# DATA SUPPLIED:
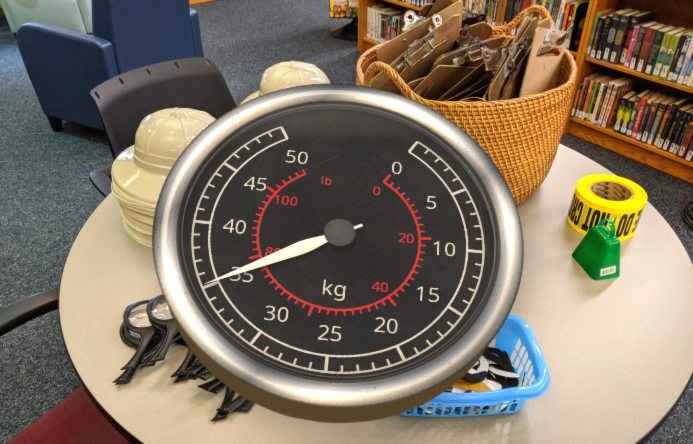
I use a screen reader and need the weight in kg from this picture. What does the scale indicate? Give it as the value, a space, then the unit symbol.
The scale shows 35 kg
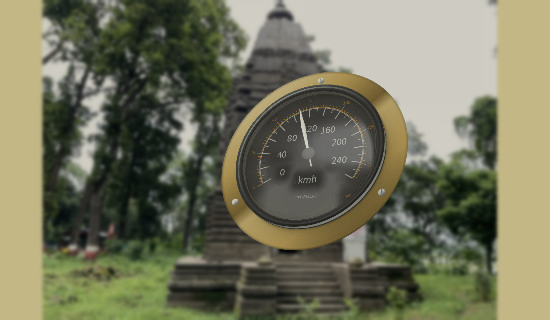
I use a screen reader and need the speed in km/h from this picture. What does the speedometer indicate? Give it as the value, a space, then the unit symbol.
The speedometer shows 110 km/h
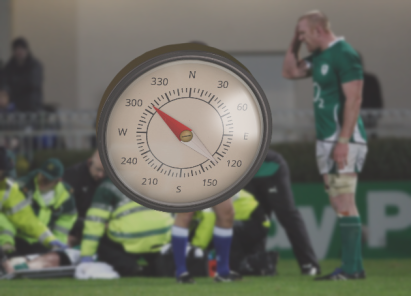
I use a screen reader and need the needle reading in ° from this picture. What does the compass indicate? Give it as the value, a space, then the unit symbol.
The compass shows 310 °
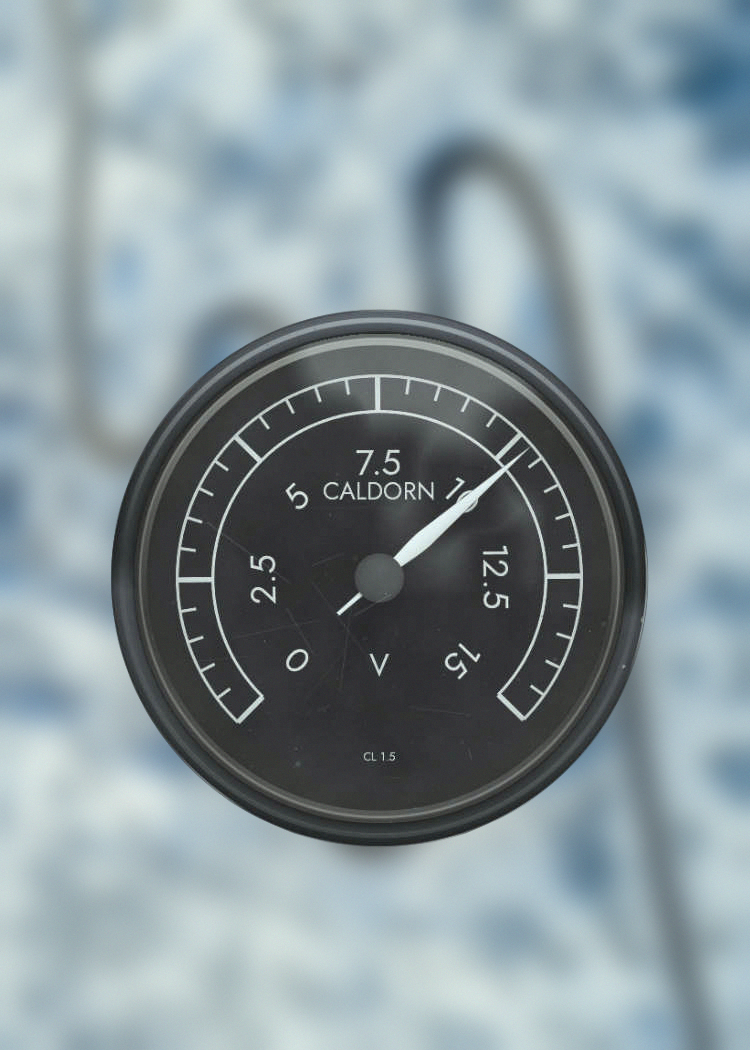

# ACTIVITY:
Please format the lines of these items as a JSON list of strings, one string per line, leaving out blank lines and the pictures.

# TASK OUTPUT:
[
  "I use a screen reader and need the weight in kg from this picture. What does the scale indicate? Give it as the value, a space, then the unit symbol.",
  "The scale shows 35 kg",
  "I use a screen reader and need the speed in km/h from this picture. What does the speedometer indicate? Give it as the value, a space, then the unit symbol.",
  "The speedometer shows 110 km/h",
  "I use a screen reader and need the needle reading in ° from this picture. What does the compass indicate? Give it as the value, a space, then the unit symbol.",
  "The compass shows 310 °"
]